While certification is not necessary for entry-level work, obtaining this recognition can signal to employers and clients that you have advanced skills. The National Institute for Automotive Service Excellence (ASE), a well-respected organization within the field, awards certifications to mechanics who have completed two years of relevant work experience and passed an exam. There are 50 exams available for different specializations, with test prep materials offered for each.
Salary and Career Expectations
According to the Bureau of Labor Statistics, diesel mechanics in Indiana can expect an average annual salary of $44,660, or about $21.50 per hour.

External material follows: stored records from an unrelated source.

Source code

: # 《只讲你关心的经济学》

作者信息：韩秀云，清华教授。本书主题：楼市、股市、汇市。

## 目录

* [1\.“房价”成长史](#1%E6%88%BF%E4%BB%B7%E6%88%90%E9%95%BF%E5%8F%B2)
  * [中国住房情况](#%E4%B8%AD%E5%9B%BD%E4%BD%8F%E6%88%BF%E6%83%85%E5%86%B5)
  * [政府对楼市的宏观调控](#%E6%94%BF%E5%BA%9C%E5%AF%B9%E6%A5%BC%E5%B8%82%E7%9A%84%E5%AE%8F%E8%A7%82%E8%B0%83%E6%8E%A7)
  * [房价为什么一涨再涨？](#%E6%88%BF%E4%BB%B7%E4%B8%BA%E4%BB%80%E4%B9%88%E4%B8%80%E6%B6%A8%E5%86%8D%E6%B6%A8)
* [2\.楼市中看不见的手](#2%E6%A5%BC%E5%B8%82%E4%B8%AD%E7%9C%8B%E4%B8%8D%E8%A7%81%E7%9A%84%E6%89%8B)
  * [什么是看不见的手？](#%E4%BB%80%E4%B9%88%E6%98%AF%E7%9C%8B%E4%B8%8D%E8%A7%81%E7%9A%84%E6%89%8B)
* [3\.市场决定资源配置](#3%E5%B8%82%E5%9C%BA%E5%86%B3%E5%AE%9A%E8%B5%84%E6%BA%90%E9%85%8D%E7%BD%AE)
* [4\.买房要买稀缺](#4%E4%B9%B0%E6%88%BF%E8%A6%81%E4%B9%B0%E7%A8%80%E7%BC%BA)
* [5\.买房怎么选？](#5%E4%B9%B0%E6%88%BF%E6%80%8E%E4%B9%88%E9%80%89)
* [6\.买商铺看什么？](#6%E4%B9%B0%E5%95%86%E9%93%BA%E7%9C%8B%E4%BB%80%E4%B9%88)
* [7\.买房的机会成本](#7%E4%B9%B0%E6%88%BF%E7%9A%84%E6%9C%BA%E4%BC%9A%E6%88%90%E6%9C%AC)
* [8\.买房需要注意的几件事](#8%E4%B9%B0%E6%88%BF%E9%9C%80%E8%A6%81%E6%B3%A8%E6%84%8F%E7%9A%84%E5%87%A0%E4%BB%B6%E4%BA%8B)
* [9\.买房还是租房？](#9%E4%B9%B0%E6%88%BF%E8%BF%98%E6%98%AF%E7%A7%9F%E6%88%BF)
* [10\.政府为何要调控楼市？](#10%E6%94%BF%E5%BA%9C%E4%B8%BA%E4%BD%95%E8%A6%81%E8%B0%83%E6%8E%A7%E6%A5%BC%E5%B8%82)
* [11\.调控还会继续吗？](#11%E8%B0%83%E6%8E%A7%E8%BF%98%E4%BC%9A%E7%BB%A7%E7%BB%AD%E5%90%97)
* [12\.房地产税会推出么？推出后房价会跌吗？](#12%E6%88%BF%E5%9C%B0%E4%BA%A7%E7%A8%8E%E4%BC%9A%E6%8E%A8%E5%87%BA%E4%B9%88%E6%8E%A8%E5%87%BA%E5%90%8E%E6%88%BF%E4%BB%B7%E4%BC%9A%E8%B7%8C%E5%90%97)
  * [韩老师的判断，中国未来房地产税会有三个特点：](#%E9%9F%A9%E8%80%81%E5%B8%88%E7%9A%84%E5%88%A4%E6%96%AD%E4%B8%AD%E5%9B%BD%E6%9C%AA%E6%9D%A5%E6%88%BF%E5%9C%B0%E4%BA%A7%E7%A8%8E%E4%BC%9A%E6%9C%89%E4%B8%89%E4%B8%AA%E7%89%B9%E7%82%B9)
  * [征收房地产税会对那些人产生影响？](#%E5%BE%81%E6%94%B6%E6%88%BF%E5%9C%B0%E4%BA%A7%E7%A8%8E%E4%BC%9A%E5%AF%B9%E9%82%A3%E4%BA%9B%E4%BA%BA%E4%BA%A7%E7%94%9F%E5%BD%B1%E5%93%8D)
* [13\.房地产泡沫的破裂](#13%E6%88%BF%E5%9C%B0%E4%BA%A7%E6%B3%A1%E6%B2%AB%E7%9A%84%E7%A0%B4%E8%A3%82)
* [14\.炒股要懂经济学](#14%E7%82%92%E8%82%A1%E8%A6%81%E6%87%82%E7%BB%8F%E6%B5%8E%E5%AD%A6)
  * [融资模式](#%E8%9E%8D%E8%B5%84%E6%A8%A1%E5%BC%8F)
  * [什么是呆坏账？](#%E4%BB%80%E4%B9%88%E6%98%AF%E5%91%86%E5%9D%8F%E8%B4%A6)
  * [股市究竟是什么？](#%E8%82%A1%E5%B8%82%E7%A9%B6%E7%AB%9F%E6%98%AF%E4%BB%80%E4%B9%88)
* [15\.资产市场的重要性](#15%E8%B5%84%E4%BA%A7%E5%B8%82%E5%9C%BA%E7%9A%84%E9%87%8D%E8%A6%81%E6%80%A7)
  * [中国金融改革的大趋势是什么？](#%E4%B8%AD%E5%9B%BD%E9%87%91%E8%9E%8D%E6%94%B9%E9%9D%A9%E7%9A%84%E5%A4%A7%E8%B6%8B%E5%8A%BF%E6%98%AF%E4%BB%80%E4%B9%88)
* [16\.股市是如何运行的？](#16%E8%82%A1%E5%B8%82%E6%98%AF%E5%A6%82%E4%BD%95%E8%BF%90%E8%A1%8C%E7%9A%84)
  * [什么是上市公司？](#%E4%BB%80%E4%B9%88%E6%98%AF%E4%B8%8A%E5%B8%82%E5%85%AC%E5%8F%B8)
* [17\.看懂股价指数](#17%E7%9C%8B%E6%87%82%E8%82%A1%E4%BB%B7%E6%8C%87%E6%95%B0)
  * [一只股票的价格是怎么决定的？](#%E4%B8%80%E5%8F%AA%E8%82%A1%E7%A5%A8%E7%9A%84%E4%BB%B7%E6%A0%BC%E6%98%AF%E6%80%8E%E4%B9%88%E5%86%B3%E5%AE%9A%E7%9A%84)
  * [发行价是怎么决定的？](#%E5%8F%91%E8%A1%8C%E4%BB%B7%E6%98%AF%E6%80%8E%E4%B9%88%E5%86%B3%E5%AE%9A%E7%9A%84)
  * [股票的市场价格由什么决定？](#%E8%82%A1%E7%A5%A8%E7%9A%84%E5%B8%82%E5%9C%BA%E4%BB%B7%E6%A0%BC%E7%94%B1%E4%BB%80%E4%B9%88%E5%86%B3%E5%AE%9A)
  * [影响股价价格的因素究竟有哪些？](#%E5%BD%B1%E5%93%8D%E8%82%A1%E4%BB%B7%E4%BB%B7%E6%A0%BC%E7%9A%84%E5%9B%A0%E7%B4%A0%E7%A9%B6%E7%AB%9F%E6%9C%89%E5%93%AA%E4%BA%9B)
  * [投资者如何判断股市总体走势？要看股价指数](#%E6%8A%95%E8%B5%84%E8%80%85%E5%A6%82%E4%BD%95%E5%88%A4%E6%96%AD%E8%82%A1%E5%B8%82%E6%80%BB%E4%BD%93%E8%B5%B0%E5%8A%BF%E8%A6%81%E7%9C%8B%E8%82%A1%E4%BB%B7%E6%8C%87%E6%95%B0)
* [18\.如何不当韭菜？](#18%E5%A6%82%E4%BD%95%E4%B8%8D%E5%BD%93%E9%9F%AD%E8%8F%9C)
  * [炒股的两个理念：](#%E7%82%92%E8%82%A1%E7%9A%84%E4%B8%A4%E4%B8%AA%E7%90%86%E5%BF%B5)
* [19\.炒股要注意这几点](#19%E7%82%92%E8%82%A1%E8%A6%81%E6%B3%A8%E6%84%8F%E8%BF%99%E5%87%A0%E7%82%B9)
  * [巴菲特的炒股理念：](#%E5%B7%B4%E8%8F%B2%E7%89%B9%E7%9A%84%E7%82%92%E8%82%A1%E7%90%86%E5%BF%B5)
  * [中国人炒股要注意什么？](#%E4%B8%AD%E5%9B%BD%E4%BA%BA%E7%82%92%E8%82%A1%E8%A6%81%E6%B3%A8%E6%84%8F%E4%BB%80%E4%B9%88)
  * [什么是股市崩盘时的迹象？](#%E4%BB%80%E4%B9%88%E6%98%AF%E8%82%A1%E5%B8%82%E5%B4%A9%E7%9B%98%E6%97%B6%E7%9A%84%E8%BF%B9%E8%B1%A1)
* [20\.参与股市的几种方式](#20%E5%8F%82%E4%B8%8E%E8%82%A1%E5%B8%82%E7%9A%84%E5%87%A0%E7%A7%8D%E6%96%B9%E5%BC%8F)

During the 10 years to 2026, the Projections Managing Partnership anticipates average annual job growth for diesel mechanics of 10 percent within the state, slightly higher than the national average of 9.3 percent for this career field.
Working as a Diesel Mechanic in Indiana
Diesel mechanics work in a range of industries, though jobs in the automotive field are the most common. While most mechanics work for repair shops, automotive companies and other businesses, you can also choose to work as an independent contractor or start your own repair company. Jobs and clients will be most plentiful in urban areas, such as Indianapolis.
Work hours can be long, as many repair shops offer extended hours to ensure that emergency repairs can be made as quickly as possible. If you enjoy problem solving and are seeking an active career, this can be a worthwhile condition for a rewarding career.